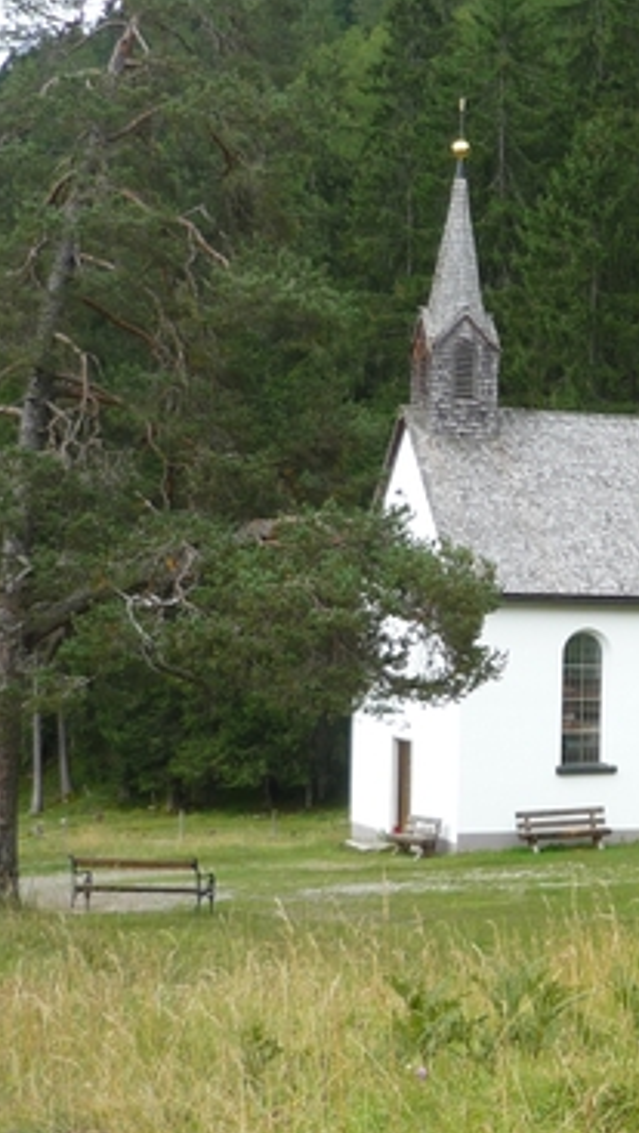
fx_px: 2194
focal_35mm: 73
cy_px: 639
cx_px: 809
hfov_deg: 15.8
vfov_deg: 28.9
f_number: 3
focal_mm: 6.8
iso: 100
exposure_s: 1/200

· · ·

◆ GOAL OF THE EXERCISE ◆
Line by line, write out the material exactly, leaving the images out.

◆ TASK RESPONSE ◆
fx_px: 2194
focal_35mm: 73
cy_px: 639
cx_px: 809
hfov_deg: 15.8
vfov_deg: 28.9
f_number: 3
focal_mm: 6.8
iso: 100
exposure_s: 1/200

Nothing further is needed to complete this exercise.